BRUNSWICK, Ga. (WSAV) — After three months in jail, the father and son accused in the murder of Ahmaud Arbery are seeking bond.
Travis and Greg McMichael, as well as William “Roddie” Bryan,” are currently being held on nine counts each, including felony murder and malice murder. All three pleaded not guilty in Glynn County last month.
Authorities say Travis McMichael fired fatal shots at 25-year-old Arbery on Feb. 23, after he and his father chased him in a pickup truck, armed, as he was jogging in the Satilla Shores subdivision.
Travis McMichael claimed Arbery matched the description of a burglary suspect.
Bryan is said to have followed in another vehicle, trapping Arbery on the road and filming the final moments of his life.
In June, Georgia Bureau of Investigation Special Agent Richard Dial revealed that Travis McMichael, a white man, used a racial slur as he stood over Arbery, a Black man, moments after shooting.
Motions filed by the McMichaels’ attorneys on Thursday argue that the father and son pose no flight risk or significant threat to the community.
While Greg McMichael has asked the court to set a bond hearing for some time between 10 and 20 days from Aug. 6, Travis McMichael has waived his right to an evidentiary hearing.
Instead, he provided a detailed background on his family, school and work.
Travis McMichael has not been charged with any crime prior to this case, according to the motion.

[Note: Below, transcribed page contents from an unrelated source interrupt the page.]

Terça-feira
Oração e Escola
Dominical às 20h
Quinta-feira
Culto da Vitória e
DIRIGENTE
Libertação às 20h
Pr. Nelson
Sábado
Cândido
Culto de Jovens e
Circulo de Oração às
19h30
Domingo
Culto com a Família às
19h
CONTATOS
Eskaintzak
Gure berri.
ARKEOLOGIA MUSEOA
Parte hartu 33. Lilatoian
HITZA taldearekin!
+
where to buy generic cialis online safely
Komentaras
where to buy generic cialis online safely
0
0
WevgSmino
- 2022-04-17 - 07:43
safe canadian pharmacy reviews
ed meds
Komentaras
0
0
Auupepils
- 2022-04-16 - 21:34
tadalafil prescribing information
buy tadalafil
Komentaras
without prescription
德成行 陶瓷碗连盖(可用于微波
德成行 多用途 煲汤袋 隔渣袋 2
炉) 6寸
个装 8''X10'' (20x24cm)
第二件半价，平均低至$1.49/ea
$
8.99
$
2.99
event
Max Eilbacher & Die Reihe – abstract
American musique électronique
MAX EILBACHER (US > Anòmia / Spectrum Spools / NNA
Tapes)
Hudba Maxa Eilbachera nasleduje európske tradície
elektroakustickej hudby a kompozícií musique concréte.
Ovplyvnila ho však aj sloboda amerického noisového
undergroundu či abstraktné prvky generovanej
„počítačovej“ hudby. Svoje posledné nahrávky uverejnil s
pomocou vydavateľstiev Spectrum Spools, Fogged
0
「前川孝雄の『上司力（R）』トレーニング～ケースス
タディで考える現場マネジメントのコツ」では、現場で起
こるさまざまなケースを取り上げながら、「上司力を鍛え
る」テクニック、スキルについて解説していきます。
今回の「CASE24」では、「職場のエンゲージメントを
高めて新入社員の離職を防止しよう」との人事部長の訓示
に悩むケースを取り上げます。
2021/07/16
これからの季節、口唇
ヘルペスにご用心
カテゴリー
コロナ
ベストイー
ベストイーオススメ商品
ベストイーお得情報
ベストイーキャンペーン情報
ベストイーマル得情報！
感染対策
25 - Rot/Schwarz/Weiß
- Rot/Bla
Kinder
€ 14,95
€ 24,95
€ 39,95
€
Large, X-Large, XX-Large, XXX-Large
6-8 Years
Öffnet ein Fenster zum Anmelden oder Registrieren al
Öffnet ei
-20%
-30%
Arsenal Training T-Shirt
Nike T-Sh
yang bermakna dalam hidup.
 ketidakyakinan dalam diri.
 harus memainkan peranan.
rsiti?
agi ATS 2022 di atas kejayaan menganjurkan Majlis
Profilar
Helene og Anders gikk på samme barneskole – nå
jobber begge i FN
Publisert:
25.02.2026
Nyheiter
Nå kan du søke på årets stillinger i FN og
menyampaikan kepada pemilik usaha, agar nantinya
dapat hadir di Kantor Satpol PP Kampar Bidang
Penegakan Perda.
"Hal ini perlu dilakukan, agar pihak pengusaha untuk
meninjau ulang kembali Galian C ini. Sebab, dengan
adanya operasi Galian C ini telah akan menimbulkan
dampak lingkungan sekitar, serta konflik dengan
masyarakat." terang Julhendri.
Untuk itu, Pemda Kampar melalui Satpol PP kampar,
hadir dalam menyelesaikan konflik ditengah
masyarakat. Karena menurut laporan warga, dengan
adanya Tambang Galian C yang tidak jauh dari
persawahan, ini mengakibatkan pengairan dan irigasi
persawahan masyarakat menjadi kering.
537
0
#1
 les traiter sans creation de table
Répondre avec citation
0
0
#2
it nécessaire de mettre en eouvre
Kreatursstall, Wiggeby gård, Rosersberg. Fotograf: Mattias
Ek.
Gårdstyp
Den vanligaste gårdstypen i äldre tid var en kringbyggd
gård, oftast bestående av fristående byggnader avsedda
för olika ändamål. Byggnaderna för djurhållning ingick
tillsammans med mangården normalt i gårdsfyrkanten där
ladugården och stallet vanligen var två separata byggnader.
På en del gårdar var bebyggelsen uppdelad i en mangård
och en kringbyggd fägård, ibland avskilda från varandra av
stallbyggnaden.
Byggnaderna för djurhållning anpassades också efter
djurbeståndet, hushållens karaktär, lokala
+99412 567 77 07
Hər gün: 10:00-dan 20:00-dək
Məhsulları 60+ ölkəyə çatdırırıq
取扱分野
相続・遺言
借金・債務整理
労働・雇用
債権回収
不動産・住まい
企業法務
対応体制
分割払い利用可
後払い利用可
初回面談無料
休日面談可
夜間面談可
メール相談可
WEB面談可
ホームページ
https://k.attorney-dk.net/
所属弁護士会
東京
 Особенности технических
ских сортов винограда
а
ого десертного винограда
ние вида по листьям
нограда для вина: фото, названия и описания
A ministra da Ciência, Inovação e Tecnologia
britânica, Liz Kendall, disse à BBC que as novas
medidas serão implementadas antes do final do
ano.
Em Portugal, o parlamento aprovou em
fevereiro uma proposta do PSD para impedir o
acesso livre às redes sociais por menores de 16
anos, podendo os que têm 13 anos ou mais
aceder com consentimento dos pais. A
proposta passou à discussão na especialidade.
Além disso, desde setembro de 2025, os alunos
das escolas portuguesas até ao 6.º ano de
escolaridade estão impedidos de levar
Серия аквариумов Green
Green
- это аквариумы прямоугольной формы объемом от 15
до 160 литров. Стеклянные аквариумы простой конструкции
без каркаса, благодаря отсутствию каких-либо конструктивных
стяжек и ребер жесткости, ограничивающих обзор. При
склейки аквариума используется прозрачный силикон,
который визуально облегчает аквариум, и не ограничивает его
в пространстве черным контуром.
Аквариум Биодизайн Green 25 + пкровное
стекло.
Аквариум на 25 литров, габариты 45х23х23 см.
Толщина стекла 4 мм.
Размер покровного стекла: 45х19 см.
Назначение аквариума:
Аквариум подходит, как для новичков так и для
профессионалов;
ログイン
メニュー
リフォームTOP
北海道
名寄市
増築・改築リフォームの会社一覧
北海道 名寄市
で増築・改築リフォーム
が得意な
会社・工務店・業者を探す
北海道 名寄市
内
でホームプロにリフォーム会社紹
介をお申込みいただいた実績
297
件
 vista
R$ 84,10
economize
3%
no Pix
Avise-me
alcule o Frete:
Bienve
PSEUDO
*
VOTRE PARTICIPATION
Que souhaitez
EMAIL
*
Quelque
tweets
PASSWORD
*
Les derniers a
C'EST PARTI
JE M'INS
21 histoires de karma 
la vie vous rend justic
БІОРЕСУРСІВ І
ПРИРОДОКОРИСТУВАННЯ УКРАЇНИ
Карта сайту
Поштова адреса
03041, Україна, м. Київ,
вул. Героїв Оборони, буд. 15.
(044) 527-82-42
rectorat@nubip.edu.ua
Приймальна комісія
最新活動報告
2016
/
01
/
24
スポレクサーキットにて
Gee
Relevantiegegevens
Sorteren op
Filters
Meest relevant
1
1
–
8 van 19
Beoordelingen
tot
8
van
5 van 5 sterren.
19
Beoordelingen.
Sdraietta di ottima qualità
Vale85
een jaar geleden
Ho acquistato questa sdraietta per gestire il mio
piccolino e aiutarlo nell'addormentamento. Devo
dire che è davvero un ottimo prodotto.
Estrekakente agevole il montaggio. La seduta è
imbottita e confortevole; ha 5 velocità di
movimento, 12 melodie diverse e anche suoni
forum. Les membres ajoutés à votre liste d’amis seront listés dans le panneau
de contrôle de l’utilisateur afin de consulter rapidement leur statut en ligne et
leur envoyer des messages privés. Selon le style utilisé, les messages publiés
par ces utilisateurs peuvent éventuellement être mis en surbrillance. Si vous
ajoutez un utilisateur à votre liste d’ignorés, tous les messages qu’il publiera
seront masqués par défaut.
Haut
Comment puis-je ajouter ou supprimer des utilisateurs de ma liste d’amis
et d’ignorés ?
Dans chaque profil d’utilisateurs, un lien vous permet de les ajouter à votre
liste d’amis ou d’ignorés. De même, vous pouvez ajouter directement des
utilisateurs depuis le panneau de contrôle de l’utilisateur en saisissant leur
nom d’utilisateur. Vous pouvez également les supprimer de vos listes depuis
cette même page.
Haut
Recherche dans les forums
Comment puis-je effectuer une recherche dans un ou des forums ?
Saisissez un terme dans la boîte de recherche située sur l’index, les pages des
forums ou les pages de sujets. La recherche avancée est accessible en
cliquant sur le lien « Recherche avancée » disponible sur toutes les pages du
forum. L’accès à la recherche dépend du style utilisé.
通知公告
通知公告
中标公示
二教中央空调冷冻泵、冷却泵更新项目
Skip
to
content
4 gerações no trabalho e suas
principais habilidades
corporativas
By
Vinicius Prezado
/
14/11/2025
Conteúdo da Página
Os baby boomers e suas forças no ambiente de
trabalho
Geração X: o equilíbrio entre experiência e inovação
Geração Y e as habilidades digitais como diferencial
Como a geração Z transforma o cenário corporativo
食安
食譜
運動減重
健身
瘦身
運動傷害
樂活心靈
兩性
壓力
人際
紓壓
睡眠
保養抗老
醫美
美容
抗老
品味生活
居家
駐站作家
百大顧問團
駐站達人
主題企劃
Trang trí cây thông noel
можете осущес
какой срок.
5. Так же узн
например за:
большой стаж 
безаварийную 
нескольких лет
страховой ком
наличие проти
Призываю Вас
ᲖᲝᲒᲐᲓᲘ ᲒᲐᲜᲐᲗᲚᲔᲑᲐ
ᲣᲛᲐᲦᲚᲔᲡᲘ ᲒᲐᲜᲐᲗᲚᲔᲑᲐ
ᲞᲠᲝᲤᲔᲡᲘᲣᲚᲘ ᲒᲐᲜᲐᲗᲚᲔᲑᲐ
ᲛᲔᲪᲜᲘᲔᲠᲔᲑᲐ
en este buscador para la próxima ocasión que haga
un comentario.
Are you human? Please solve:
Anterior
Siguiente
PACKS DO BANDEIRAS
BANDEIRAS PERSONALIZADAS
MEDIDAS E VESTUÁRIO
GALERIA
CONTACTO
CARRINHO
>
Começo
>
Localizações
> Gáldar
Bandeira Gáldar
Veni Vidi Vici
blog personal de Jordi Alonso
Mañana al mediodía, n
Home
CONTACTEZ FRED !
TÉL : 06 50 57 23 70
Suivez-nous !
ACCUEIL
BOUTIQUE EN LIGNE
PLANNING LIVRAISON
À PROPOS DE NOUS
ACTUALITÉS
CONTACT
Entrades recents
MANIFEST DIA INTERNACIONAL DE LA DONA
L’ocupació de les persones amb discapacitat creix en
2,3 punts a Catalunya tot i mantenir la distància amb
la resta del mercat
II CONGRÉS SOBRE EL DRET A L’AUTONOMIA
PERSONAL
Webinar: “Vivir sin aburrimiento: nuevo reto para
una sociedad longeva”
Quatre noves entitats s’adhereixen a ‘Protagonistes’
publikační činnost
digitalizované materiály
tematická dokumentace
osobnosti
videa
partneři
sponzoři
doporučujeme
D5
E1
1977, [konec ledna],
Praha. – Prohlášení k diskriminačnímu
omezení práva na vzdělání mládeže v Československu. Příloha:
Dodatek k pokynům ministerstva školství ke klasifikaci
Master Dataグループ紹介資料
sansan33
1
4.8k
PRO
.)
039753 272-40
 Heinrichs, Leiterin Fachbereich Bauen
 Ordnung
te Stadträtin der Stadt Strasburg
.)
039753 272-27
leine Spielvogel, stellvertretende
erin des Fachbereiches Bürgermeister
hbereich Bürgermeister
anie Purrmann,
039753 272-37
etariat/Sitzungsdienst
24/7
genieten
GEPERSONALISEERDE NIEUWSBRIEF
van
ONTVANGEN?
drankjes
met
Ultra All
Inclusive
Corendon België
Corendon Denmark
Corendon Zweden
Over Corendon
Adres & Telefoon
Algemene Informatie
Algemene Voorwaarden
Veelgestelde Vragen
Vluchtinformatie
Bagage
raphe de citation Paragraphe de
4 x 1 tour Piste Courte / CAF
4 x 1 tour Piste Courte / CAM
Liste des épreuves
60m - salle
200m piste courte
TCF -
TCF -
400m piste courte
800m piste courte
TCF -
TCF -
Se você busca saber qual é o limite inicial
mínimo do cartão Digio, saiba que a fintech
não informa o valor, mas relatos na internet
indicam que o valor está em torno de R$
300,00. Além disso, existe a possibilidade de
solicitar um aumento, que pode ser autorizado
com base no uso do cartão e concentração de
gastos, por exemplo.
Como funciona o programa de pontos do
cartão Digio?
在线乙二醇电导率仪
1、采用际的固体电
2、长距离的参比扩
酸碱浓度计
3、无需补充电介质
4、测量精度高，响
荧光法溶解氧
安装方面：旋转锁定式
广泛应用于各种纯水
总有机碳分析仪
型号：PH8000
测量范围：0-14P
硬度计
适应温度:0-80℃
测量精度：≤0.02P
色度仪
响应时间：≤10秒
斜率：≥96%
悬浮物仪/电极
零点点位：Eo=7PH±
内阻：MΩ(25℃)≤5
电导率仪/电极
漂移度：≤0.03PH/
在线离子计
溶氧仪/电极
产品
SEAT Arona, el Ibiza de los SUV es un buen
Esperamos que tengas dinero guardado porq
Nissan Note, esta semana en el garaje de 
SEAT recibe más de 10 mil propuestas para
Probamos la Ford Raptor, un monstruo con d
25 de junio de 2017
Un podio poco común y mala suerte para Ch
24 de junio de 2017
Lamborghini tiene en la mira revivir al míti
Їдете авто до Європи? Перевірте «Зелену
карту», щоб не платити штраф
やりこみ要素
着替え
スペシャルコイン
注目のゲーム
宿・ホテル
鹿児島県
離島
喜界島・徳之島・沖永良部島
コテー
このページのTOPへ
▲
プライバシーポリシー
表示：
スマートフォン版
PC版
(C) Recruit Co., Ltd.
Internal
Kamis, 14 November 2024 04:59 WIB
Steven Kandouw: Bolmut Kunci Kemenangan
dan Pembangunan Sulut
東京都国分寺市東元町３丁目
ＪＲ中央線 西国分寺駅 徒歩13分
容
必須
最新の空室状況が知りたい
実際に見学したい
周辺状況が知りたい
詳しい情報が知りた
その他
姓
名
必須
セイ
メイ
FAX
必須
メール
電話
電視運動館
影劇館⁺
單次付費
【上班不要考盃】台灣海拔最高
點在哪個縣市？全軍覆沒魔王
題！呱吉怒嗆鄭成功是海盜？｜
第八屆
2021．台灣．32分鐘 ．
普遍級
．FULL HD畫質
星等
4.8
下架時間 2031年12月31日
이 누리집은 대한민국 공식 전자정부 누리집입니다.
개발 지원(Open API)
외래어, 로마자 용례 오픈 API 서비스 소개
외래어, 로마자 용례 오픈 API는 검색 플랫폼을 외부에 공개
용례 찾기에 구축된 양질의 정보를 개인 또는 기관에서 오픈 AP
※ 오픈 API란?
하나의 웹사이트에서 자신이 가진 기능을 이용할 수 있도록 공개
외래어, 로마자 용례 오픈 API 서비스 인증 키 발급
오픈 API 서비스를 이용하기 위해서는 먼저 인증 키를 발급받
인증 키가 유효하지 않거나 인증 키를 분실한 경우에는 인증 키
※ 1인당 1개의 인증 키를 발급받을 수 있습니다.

He enlisted in the United States Coast Guard in 2007 and served until 2016 when he was honorably discharged.
His attorney says he doesn’t have a passport, and his family, including parents and 3-year-old son, live in Georgia.
“If past history is indicative of future behavior, there is absolutely no evidence that Travis McMichael will commit crimes or pose a danger to the community or witnesses while he awaits trial,” the bond motion reads.
Last month, Bryan was denied bond by Chatham County Superior Court Judge Timothy Walmsley, who called the defendant a flight risk.
Also filed on Thursday, the three defendants are seeking the dismissal of two indictments: malice murder and false imprisonment.
Attorneys argue that the indictments fail to be “perfect in form and substance.”